Question

2 moles of N2 is reacted with 4 moles of H2 to produce ammonia . Mass of ammonia produced is ??? ​

Answer 1

Answer:

32g

Explanation:

1 moles of N2 + 3 moles of H2 = 2 moles of NH3

Hence, We only have 4 moles of H. So H2 Becomes the Limiting Reagent.

So, Only one mole of Ammonia would be produced.

NH3 = 32g

Answer 2

Answer:

The mass of ammonia produced is 15.13 g.

Explanation:

$N_{2}(g) + 3H_{2}(g)$ → $2NH_{3}(g)$

⇒1 mole of nitrogen molecules reacts with 3 moles of hydrogen molecules to give 2 moles of ammonia gas.

⇒First, we need to find out the limiting reagent and excess reactant by dividing the given moles of each reactant by its coefficient.

⇒In the question, we have 2 moles of nitrogen molecules reacting with 4 moles of hydrogen molecules to produce a certain amount of ammonia gas.

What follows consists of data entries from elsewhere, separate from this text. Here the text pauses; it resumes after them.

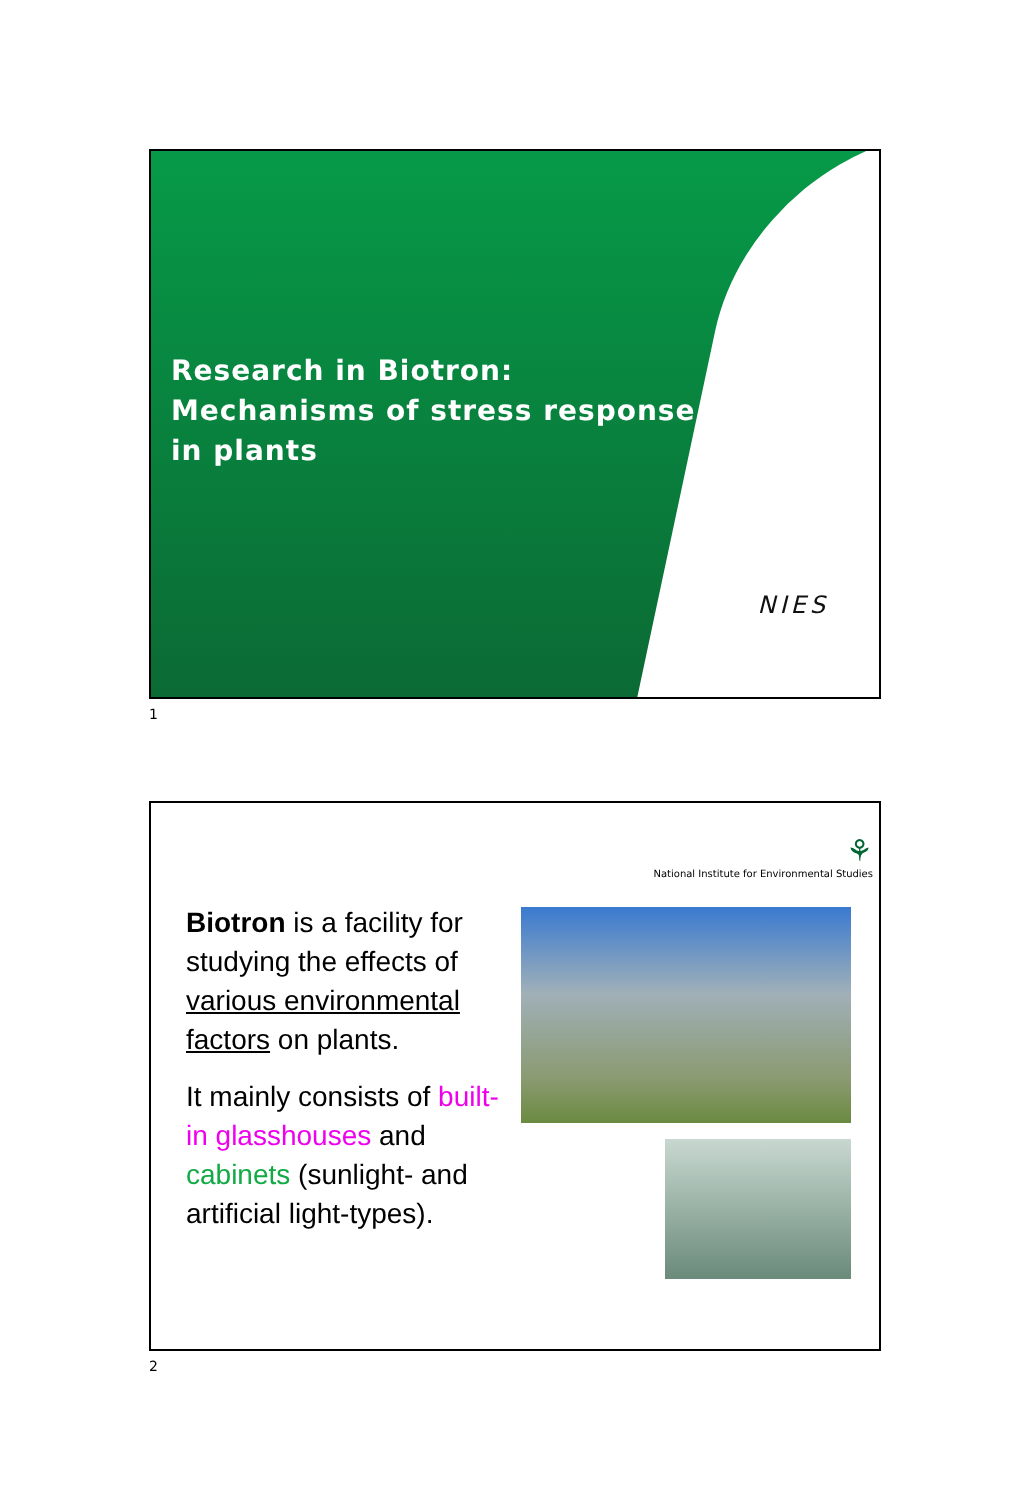Research in Biotron:
Mechanisms of stress response
in plants
NIES
1
⚘
National Institute for Environmental Studies
Biotron is a facility for studying the effects of various environmental factors on plants.
It mainly consists of built-in glasshouses and cabinets (sunlight- and artificial light-types).
2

$N_{2}$ → $\frac{2}{1} = 2$

$H_{2}$ → $\frac{4}{3} = 1.33$

⇒We can see that $N_{2}$ is the excess reactant while $H_{2}$ is the limiting reagent.

⇒Now we can calculate the amount of $NH_{3}$ produced.

$H_{2} : NH_{3}$

3     :    2

1.33 :    $x$

2 × 1.33 = 3 × $x$

2.66 = $3x$

0.89 mol = $x$

The molar mass of ammonia = 14 + 3 = 17

Mass of ammonia = 17 × 0.89 = 15.13 g